▶ _Extracted entries_
####################
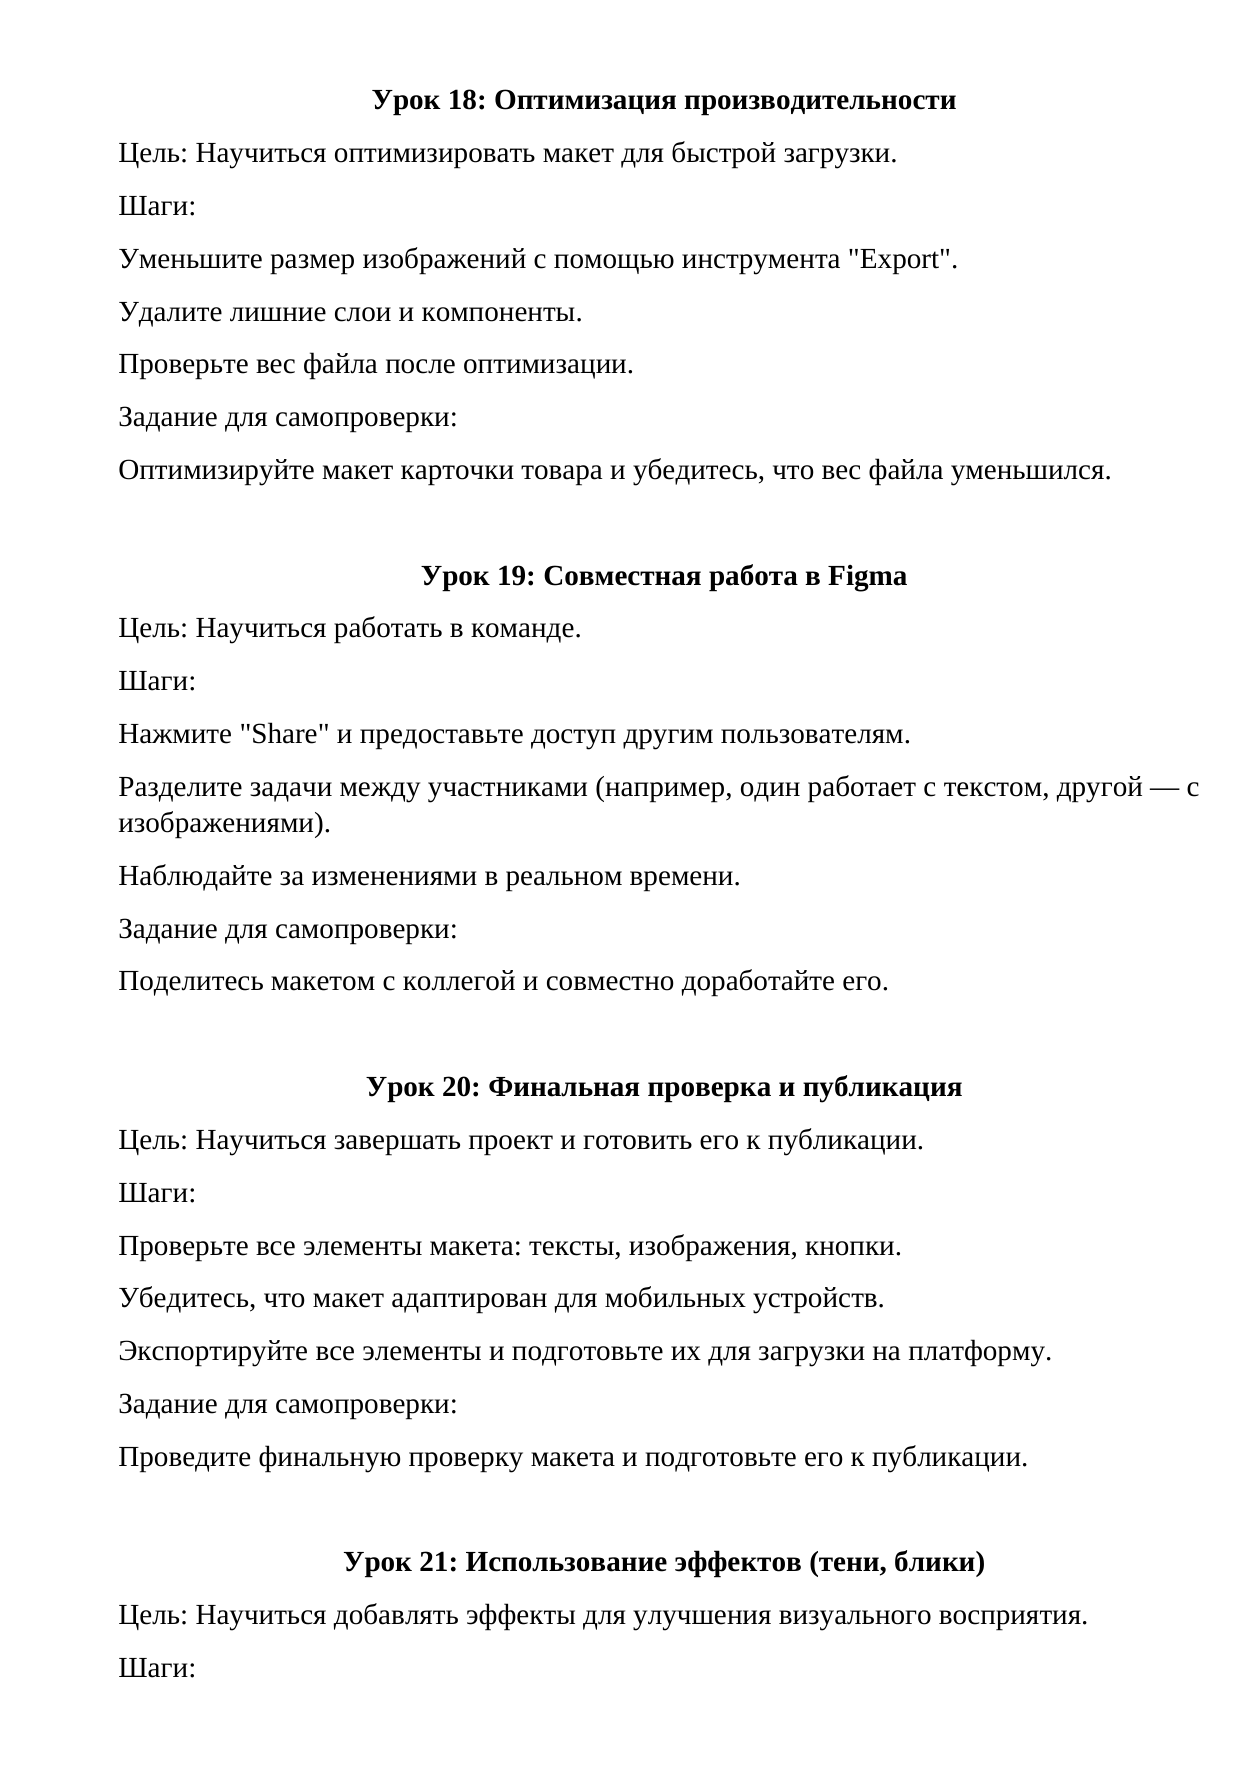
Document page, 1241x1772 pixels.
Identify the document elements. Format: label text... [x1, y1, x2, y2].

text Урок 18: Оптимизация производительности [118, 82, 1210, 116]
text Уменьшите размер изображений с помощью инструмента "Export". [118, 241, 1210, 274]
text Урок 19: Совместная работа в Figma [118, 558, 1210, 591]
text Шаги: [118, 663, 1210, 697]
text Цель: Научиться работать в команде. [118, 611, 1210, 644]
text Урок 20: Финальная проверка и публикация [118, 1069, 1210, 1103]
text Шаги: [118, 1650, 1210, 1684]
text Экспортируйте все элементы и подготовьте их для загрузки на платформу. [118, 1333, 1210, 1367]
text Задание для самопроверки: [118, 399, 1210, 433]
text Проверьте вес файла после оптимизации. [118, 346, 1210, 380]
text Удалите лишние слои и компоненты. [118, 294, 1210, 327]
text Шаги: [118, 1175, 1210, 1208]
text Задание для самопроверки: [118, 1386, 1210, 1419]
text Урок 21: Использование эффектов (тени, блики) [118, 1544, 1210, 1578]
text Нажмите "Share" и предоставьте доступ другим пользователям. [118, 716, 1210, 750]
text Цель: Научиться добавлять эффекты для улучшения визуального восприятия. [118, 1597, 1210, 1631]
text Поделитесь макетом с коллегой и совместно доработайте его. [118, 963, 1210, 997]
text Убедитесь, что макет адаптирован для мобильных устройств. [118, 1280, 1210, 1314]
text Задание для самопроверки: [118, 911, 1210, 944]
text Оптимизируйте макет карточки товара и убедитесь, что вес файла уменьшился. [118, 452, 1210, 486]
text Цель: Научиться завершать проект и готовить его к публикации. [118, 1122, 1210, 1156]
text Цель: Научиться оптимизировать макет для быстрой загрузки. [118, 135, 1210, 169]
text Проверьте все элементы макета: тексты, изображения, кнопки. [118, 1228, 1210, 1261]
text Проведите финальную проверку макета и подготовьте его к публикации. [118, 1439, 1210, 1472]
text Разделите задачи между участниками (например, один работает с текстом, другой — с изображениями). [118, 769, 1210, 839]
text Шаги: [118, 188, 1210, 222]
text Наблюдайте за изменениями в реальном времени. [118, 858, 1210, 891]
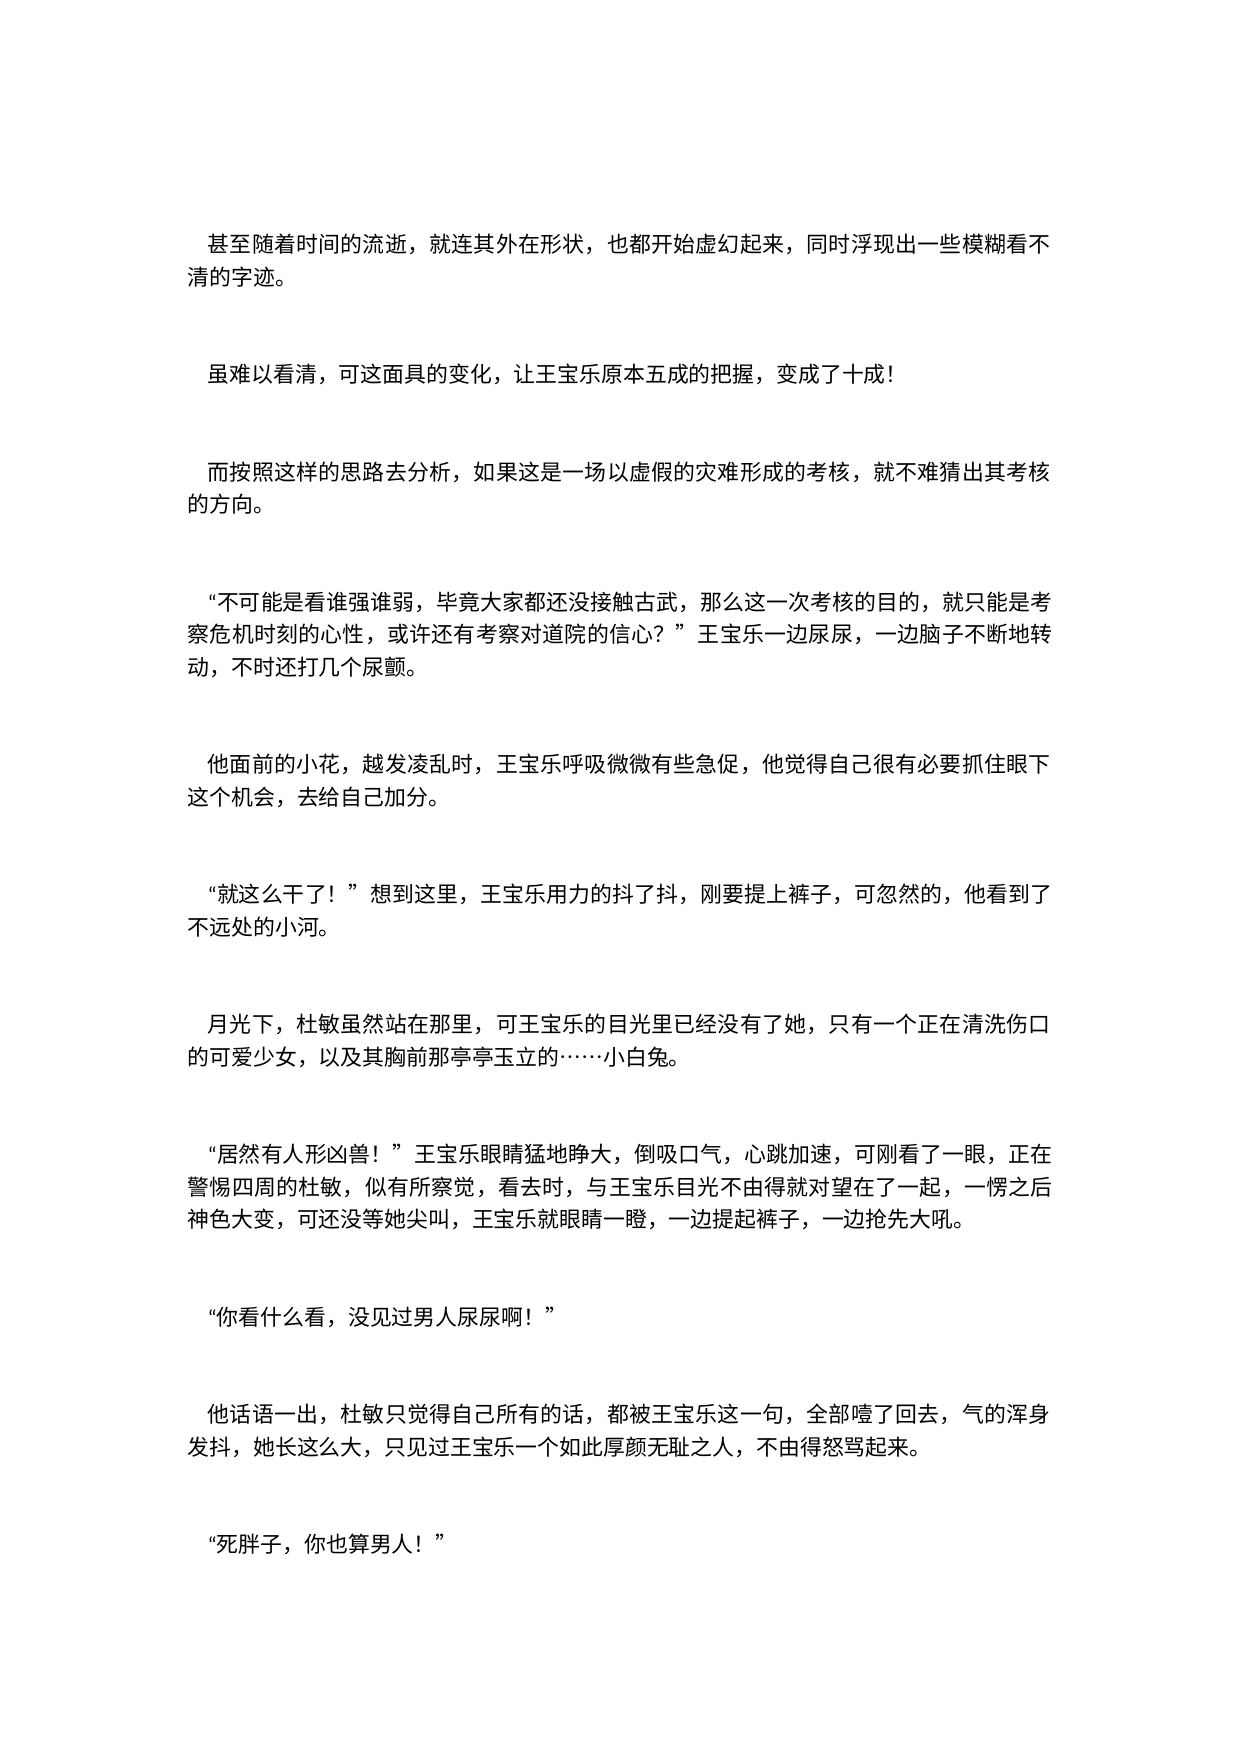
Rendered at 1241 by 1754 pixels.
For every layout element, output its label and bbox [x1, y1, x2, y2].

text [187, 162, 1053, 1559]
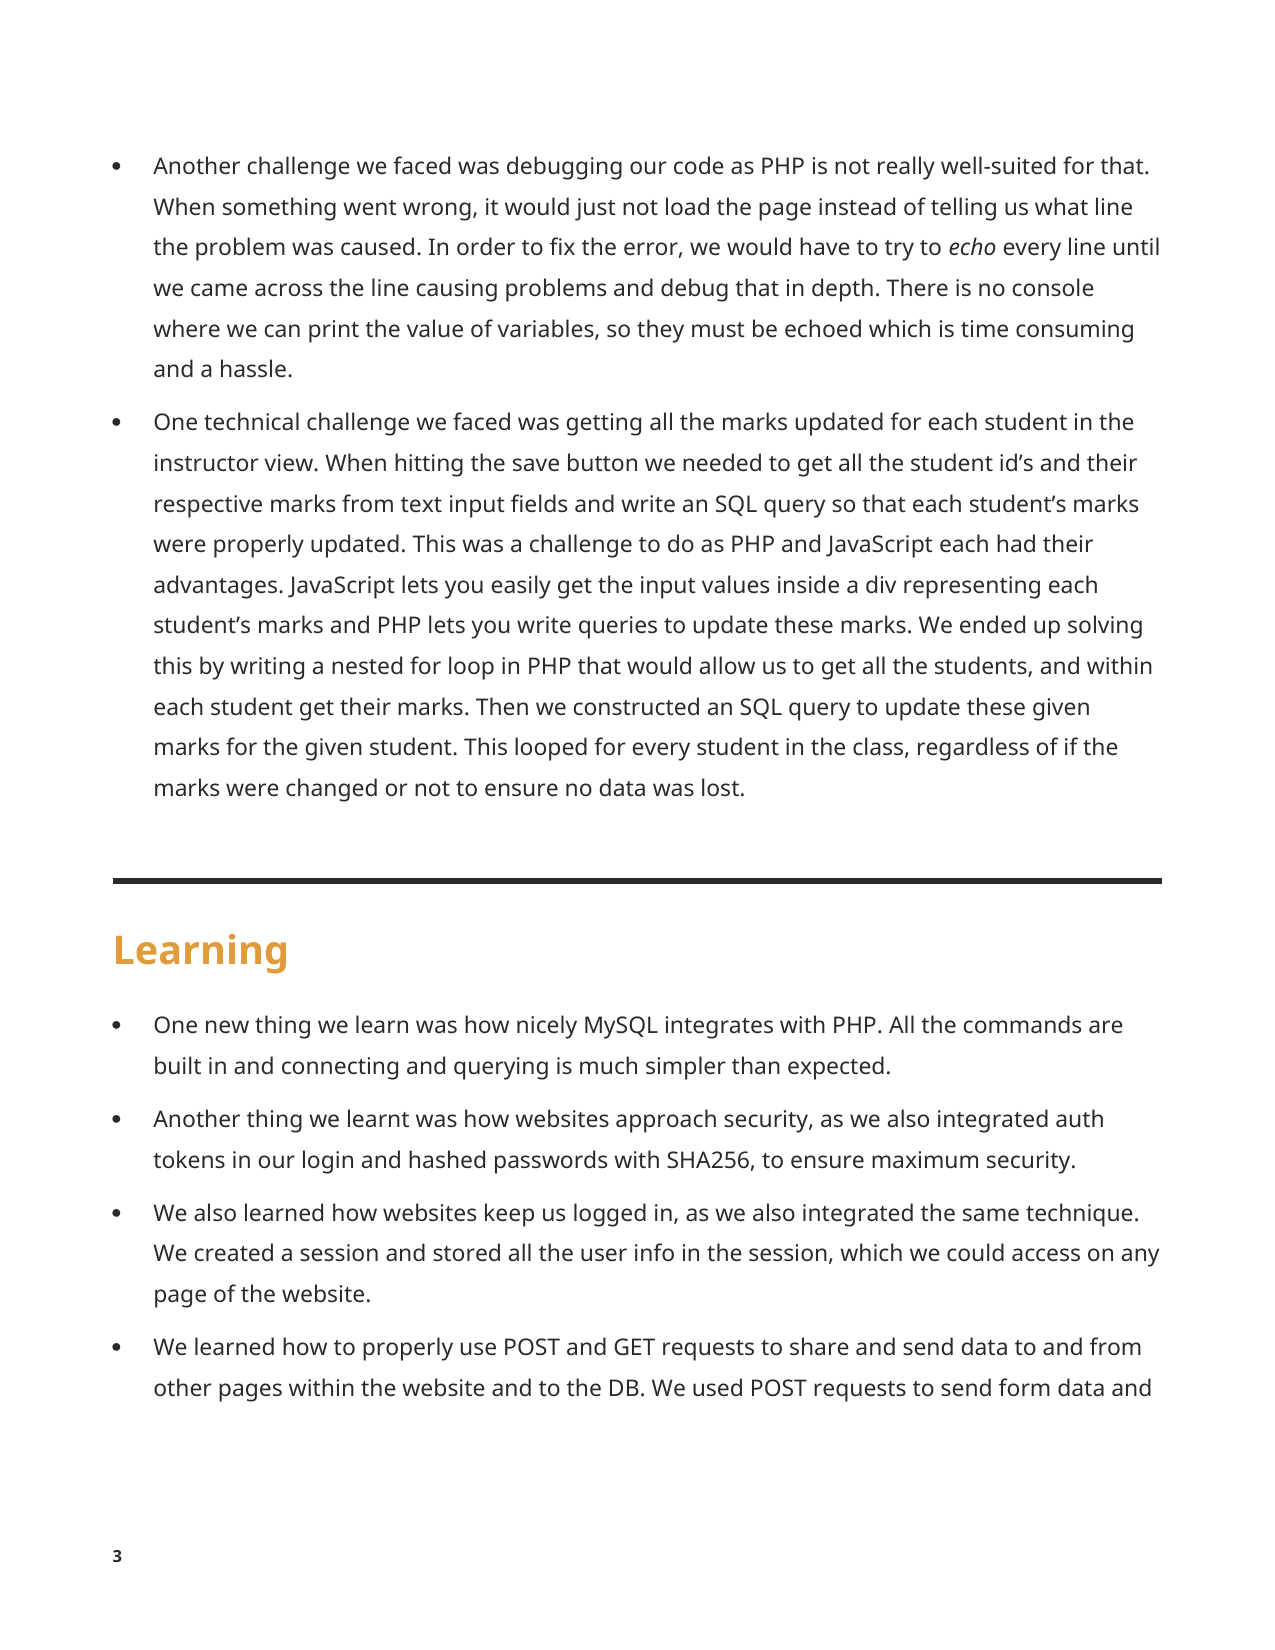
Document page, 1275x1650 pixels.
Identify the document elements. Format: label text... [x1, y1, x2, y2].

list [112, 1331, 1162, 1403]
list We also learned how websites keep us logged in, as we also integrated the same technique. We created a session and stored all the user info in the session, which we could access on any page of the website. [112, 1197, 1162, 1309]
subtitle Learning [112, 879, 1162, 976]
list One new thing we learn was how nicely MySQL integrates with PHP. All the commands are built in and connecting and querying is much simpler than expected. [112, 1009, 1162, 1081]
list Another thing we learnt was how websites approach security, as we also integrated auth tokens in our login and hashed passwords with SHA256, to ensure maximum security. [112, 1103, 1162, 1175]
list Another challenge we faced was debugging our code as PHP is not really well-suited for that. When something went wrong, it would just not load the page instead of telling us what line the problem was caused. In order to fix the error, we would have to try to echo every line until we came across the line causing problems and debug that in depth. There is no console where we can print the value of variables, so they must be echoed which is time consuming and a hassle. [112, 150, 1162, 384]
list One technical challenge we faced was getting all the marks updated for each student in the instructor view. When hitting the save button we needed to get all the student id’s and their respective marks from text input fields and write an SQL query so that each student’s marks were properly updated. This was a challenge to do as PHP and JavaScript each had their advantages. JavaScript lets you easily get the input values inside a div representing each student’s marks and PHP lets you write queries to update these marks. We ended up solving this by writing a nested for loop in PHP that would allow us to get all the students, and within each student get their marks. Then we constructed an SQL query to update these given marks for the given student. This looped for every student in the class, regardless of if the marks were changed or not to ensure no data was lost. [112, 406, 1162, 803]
####################
▶ _Exercise requirements_
Skip every picture, and give the rest of the material above again exactly.

▶ _Answer for this exercise_
Document page, 1241x1772 pixels.
Identify the document elements. Format: label text... [x1, y1, x2, y2].

text Урок 18: Оптимизация производительности [118, 82, 1210, 116]
text Уменьшите размер изображений с помощью инструмента "Export". [118, 241, 1210, 274]
text Урок 19: Совместная работа в Figma [118, 558, 1210, 591]
text Шаги: [118, 663, 1210, 697]
text Цель: Научиться работать в команде. [118, 611, 1210, 644]
text Урок 20: Финальная проверка и публикация [118, 1069, 1210, 1103]
text Шаги: [118, 1650, 1210, 1684]
text Экспортируйте все элементы и подготовьте их для загрузки на платформу. [118, 1333, 1210, 1367]
text Задание для самопроверки: [118, 399, 1210, 433]
text Проверьте вес файла после оптимизации. [118, 346, 1210, 380]
text Удалите лишние слои и компоненты. [118, 294, 1210, 327]
text Шаги: [118, 1175, 1210, 1208]
text Задание для самопроверки: [118, 1386, 1210, 1419]
text Урок 21: Использование эффектов (тени, блики) [118, 1544, 1210, 1578]
text Нажмите "Share" и предоставьте доступ другим пользователям. [118, 716, 1210, 750]
text Цель: Научиться добавлять эффекты для улучшения визуального восприятия. [118, 1597, 1210, 1631]
text Поделитесь макетом с коллегой и совместно доработайте его. [118, 963, 1210, 997]
text Убедитесь, что макет адаптирован для мобильных устройств. [118, 1280, 1210, 1314]
text Задание для самопроверки: [118, 911, 1210, 944]
text Оптимизируйте макет карточки товара и убедитесь, что вес файла уменьшился. [118, 452, 1210, 486]
text Цель: Научиться завершать проект и готовить его к публикации. [118, 1122, 1210, 1156]
text Цель: Научиться оптимизировать макет для быстрой загрузки. [118, 135, 1210, 169]
text Проверьте все элементы макета: тексты, изображения, кнопки. [118, 1228, 1210, 1261]
text Проведите финальную проверку макета и подготовьте его к публикации. [118, 1439, 1210, 1472]
text Разделите задачи между участниками (например, один работает с текстом, другой — с изображениями). [118, 769, 1210, 839]
text Шаги: [118, 188, 1210, 222]
text Наблюдайте за изменениями в реальном времени. [118, 858, 1210, 891]
Rendered at 1241 by 1754 pixels.
For every layout element, output its label and bbox [x1, y1, x2, y2].

text [187, 162, 1053, 1559]
Document page, 1275x1650 pixels.
Identify the document elements. Format: label text... [x1, y1, x2, y2].

list [112, 1331, 1162, 1403]
list We also learned how websites keep us logged in, as we also integrated the same technique. We created a session and stored all the user info in the session, which we could access on any page of the website. [112, 1197, 1162, 1309]
subtitle Learning [112, 879, 1162, 976]
list One new thing we learn was how nicely MySQL integrates with PHP. All the commands are built in and connecting and querying is much simpler than expected. [112, 1009, 1162, 1081]
list Another thing we learnt was how websites approach security, as we also integrated auth tokens in our login and hashed passwords with SHA256, to ensure maximum security. [112, 1103, 1162, 1175]
list Another challenge we faced was debugging our code as PHP is not really well-suited for that. When something went wrong, it would just not load the page instead of telling us what line the problem was caused. In order to fix the error, we would have to try to echo every line until we came across the line causing problems and debug that in depth. There is no console where we can print the value of variables, so they must be echoed which is time consuming and a hassle. [112, 150, 1162, 384]
list One technical challenge we faced was getting all the marks updated for each student in the instructor view. When hitting the save button we needed to get all the student id’s and their respective marks from text input fields and write an SQL query so that each student’s marks were properly updated. This was a challenge to do as PHP and JavaScript each had their advantages. JavaScript lets you easily get the input values inside a div representing each student’s marks and PHP lets you write queries to update these marks. We ended up solving this by writing a nested for loop in PHP that would allow us to get all the students, and within each student get their marks. Then we constructed an SQL query to update these given marks for the given student. This looped for every student in the class, regardless of if the marks were changed or not to ensure no data was lost. [112, 406, 1162, 803]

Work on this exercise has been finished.